EXERCISE DETAILS
Set down exactly, from the records below, the line with "(wire (pts (xy 146.05" through the line with "151.765 98.425 0))", and nothing else.

● ● ●

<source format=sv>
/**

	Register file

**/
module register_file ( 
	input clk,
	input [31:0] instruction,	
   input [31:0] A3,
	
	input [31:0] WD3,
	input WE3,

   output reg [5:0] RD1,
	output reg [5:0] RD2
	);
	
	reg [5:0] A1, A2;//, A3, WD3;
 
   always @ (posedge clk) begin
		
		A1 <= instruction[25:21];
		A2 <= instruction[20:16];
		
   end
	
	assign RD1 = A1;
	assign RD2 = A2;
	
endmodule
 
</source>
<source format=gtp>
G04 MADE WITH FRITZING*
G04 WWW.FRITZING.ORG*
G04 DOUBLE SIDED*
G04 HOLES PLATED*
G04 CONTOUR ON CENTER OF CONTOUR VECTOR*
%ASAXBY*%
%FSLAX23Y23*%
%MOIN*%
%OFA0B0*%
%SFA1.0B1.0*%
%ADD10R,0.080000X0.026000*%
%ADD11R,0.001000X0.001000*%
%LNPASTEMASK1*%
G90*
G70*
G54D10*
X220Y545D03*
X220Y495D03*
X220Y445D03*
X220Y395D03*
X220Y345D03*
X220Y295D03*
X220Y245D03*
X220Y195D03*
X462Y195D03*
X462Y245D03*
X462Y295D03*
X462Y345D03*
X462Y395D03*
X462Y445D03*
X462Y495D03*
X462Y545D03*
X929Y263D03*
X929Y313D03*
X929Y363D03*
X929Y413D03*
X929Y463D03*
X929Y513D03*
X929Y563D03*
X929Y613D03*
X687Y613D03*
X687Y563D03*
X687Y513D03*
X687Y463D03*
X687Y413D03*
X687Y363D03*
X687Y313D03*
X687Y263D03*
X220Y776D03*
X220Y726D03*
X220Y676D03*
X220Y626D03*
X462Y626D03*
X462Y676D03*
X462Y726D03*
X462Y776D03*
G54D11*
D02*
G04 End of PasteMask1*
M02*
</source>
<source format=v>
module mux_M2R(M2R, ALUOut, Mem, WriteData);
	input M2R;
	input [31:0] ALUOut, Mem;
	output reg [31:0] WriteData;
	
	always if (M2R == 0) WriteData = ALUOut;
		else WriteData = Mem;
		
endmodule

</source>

● ● ●

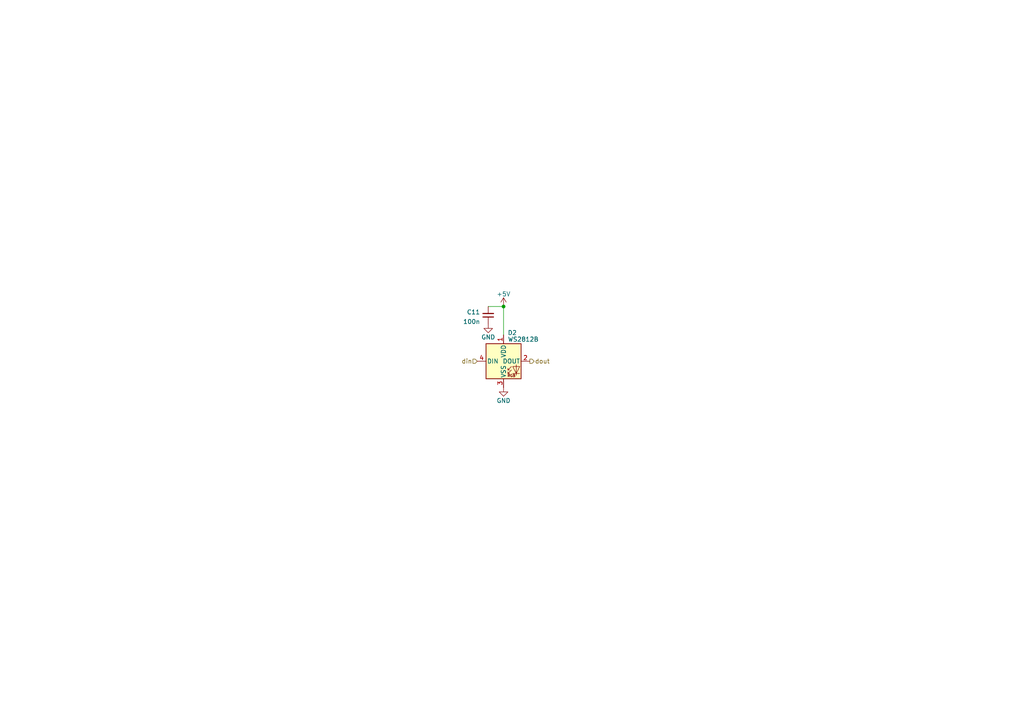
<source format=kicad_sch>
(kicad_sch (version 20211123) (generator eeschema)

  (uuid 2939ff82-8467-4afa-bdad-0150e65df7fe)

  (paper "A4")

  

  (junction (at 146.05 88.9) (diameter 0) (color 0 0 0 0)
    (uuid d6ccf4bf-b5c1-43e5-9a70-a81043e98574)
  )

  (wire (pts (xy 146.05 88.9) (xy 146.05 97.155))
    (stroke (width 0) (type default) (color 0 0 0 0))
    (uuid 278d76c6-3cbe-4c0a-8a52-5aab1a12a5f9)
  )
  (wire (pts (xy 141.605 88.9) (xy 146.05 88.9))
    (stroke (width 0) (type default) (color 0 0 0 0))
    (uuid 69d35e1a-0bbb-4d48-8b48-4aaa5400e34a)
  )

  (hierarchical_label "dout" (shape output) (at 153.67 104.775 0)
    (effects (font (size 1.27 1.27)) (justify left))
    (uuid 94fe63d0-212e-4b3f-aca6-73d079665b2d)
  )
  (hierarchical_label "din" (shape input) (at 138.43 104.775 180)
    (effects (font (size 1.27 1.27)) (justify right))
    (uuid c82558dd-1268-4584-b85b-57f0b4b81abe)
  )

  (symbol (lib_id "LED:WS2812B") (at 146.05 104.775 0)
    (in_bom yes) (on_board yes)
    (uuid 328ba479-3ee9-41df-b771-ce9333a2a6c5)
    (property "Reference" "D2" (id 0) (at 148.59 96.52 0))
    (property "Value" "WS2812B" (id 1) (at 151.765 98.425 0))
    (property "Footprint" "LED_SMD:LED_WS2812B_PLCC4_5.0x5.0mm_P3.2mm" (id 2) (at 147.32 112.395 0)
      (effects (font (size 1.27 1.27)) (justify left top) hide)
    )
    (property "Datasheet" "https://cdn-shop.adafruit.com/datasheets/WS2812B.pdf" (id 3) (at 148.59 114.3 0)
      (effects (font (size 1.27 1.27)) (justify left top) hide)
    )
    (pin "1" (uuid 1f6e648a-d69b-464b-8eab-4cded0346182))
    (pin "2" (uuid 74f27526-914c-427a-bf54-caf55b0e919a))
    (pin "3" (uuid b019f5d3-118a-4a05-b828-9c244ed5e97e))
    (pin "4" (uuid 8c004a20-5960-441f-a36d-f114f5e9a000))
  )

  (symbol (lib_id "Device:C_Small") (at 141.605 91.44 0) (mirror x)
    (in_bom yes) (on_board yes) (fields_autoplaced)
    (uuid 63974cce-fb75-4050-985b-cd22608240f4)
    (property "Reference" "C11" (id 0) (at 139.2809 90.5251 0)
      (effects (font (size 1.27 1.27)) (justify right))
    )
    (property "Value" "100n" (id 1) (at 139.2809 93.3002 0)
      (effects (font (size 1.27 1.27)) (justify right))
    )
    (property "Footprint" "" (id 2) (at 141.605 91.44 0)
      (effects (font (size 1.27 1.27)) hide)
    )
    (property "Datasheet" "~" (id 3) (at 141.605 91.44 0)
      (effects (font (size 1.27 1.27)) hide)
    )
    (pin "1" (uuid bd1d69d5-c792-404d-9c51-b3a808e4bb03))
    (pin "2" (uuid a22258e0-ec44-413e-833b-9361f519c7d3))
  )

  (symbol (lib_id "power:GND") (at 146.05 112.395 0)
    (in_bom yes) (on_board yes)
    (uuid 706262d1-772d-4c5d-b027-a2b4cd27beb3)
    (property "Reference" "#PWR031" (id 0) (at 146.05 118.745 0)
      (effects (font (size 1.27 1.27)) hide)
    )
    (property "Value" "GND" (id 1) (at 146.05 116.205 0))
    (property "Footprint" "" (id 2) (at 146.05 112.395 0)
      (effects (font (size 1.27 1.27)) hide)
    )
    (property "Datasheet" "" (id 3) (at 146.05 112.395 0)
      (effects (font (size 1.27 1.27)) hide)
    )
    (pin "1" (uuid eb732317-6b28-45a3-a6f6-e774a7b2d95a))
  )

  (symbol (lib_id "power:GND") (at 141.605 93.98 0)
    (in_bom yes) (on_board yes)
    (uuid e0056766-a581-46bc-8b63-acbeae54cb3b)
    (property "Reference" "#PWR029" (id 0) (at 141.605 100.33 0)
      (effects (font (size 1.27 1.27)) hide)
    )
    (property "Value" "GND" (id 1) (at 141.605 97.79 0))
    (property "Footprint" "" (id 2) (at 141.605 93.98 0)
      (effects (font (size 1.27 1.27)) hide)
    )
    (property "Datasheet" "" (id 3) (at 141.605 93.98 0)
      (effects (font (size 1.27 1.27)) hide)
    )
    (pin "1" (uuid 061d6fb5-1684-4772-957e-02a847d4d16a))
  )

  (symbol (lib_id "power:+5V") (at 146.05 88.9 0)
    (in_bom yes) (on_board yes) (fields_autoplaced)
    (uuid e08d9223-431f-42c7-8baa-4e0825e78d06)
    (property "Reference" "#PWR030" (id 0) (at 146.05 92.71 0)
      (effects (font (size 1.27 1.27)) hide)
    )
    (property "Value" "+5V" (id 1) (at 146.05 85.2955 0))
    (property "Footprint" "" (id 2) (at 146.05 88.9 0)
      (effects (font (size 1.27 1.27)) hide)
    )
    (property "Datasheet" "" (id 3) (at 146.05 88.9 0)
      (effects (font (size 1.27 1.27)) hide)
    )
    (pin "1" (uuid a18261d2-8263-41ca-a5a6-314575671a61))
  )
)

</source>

● ● ●

ANSWER TO THIS EXERCISE
  (wire (pts (xy 146.05 88.9) (xy 146.05 97.155))
    (stroke (width 0) (type default) (color 0 0 0 0))
    (uuid 278d76c6-3cbe-4c0a-8a52-5aab1a12a5f9)
  )
  (wire (pts (xy 141.605 88.9) (xy 146.05 88.9))
    (stroke (width 0) (type default) (color 0 0 0 0))
    (uuid 69d35e1a-0bbb-4d48-8b48-4aaa5400e34a)
  )

  (hierarchical_label "dout" (shape output) (at 153.67 104.775 0)
    (effects (font (size 1.27 1.27)) (justify left))
    (uuid 94fe63d0-212e-4b3f-aca6-73d079665b2d)
  )
  (hierarchical_label "din" (shape input) (at 138.43 104.775 180)
    (effects (font (size 1.27 1.27)) (justify right))
    (uuid c82558dd-1268-4584-b85b-57f0b4b81abe)
  )

  (symbol (lib_id "LED:WS2812B") (at 146.05 104.775 0)
    (in_bom yes) (on_board yes)
    (uuid 328ba479-3ee9-41df-b771-ce9333a2a6c5)
    (property "Reference" "D2" (id 0) (at 148.59 96.52 0))
    (property "Value" "WS2812B" (id 1) (at 151.765 98.425 0))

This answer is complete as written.